■ **SELECTED TEXT**
________________________

Wave on a Graph

a) Look at the graphic for the the maximum and minimum point.

b) With the graphic, see the displacement and the time interval, and use the definition for the speed.

c) Look at the graphic for the difference with the tiles for two consecutive crests.

d) Since the velocity and the wavelength are known, the frequency can be directly calculated.

a) The amplitude is then the distance from \(y=0\) to a maximum (crest) or a minimum (valley), which is \(1\,\text{cm}\).

b) The displacement \(\Delta x\) is \(3/4\,\text{cm}\) and in a time interval of \(\Delta t=0.5\,\text{s}\). The definition of speed is:

\begin{equation*}
v=\frac{\Delta x}{\Delta t},
\end{equation*}

which numerically is

\begin{equation*}
v=\frac{3}{2}\,\text{cm/s}.
\end{equation*}

c) The distance between two crests. From the graph we see that the first crest in the black line is at tile 2 while the next crest is at tile 10. Then: \(8\times 3/4\,\text{cm}=6\,\text{cm}\). Hence the wavelength \(\lambda\) is \(6\,\text{cm}\).

d) Since \(v = \lambda f \), solving for the frequency and with numerical values we get:

\begin{equation*}
f=0.25\,\text{Hz}.
\end{equation*}

For a more detailed explanation of any of these steps, click on “Detailed Solution”.

a) The wave is clearly a sinusoidal wave moving along the X-axis and oscillating in the Y-axis. The amplitude is then the distance from \(y=0\) to a maximum (crest) or a minimum (valley). Noticing in the graph that this distance is \(1\,\text{cm}\) then the amplitude of the wave is \(1\,\text{cm}\).

b) Let us find now the speed of the wave. From the graph we notice that each division across the X axis is \(3/4\,\text{cm}\). Notice also that the whole wave moves one tile, that is the displacement \(\Delta x\) is \(3/4\,\text{cm}\) in a time interval of \(\Delta t=0.5\,\text{s}\). We can then use the definition for the speed \(v\) as

\begin{equation}
v=\frac{\Delta x}{\Delta t},
\end{equation}

which numerically is

\begin{equation}
v=\frac{3/4\,\text{cm}}{0.5\,\text{s}},
\end{equation}

\begin{equation}
v=\frac{3}{2}\,\text{cm/s}.
\end{equation}

c) To find the wavelength of the wave we must find the distance along the X axis in which the wave makes 1 oscillation. This is equivalent to find the distance between two crests or two valleys. From the graph we see that the first crest in the black line is at tile 2 while the next crest is at tile 10. Then there are 8 tiles of difference, which is equivalent to a distance of \(8\times 3/4\,\text{cm}=6\,\text{cm}\). Hence the wavelength \(\lambda\) is \(6\,\text{cm}\).

d) In order to find the frequency of the wave \(f\)we must use the relation between the wavelength, speed and frequency for any sinusoidal wave which reads

\begin{equation}
v=\lambda f.
\end{equation}

Solving for \(f\) we get

\begin{equation}
f=\frac{v}{\lambda},
\end{equation}

which after using the numerical values found before we get

\begin{equation}
f=\frac{3/2\,\text{cm/s}}{6\,\text{cm}},
\end{equation}

\begin{equation}
f=0.25\,\text{Hz}.
\end{equation}

________________________

■ **GIVEN INSTRUCTION 1**
Answer these questions about the wave-on-a-graph solution:
(a) What is the amplitude of the wave?
(b) How long is each division across the X axis?
(c) In the black line, at which tile is the crest that comes after the first crest at tile 2?
■ **GIVEN INSTRUCTION 2**
Reproduce, character for character, the part of the wave-on-a-graph solution that opens with the words containing "a) Look at the" and closes with "for the speed.".
The lines that come after this text are not needed here.

________________________

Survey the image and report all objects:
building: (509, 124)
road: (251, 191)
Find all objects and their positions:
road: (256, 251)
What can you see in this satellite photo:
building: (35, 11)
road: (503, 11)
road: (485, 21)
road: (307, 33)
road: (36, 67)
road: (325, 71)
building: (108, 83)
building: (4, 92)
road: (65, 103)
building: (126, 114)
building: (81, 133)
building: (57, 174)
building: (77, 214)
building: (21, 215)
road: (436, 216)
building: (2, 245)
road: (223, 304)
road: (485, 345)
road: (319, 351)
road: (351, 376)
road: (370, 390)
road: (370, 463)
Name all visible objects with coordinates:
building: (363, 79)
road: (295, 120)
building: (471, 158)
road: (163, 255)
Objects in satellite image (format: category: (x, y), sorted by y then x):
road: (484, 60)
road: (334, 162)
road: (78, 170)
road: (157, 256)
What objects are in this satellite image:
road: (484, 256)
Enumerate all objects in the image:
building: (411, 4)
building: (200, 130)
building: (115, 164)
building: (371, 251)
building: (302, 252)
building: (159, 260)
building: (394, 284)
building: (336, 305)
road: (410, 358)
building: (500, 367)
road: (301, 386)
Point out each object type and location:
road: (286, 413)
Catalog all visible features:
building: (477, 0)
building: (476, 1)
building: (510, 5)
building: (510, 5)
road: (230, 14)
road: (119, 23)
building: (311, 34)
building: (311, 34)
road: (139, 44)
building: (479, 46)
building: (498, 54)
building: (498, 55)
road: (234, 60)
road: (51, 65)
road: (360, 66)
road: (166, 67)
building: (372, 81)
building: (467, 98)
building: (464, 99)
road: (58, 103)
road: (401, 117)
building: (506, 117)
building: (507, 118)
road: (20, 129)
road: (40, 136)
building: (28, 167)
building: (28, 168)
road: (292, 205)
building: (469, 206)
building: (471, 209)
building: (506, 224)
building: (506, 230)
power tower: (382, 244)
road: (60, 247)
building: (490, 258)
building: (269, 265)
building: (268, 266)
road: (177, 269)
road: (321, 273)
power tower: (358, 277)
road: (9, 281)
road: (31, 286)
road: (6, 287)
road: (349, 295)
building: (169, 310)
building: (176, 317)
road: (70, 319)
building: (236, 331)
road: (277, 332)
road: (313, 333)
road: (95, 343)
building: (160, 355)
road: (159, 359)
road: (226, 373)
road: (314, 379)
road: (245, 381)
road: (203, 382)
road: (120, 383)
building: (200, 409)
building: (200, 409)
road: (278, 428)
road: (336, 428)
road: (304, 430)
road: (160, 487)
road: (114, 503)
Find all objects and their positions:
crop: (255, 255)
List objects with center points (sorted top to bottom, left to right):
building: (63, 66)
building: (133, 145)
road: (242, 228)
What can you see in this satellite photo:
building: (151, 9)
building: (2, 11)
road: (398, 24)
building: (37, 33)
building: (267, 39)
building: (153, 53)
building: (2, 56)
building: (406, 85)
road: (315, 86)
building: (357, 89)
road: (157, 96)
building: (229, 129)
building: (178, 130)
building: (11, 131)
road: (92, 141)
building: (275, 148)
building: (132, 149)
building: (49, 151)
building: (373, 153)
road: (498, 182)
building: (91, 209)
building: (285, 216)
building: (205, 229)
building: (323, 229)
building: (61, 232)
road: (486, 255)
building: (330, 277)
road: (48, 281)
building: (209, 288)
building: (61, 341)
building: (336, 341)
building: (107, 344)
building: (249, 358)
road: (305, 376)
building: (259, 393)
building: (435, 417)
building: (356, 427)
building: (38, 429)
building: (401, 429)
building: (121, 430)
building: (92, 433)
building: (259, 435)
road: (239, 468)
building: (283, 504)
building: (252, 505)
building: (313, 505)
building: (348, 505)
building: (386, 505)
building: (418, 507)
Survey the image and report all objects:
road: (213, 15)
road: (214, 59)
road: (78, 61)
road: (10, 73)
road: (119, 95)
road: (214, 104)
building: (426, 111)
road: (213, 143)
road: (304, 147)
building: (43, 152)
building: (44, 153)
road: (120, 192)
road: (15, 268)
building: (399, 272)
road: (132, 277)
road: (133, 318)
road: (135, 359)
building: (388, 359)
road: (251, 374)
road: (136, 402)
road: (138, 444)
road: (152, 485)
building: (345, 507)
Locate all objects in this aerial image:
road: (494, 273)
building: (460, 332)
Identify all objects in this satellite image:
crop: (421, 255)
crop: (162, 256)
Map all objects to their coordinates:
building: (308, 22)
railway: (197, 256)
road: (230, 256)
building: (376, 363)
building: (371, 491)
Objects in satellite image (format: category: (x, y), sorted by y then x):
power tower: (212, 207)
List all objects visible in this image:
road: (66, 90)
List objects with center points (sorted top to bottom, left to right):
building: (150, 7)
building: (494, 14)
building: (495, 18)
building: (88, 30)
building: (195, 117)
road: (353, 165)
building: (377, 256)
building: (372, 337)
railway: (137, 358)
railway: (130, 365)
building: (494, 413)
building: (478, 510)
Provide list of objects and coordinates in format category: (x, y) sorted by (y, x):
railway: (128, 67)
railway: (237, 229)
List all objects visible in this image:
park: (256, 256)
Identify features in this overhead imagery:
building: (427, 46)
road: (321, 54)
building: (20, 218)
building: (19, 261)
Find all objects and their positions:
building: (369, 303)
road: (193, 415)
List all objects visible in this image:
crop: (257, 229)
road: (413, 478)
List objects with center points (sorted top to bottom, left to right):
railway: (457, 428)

________________________

■ **REPLY 1**
(a) 1 cm
(b) 3/4 cm
(c) Tile 10

■ **REPLY 2**
a) Look at the graphic for the the maximum and minimum point.

b) With the graphic, see the displacement and the time interval, and use the definition for the speed.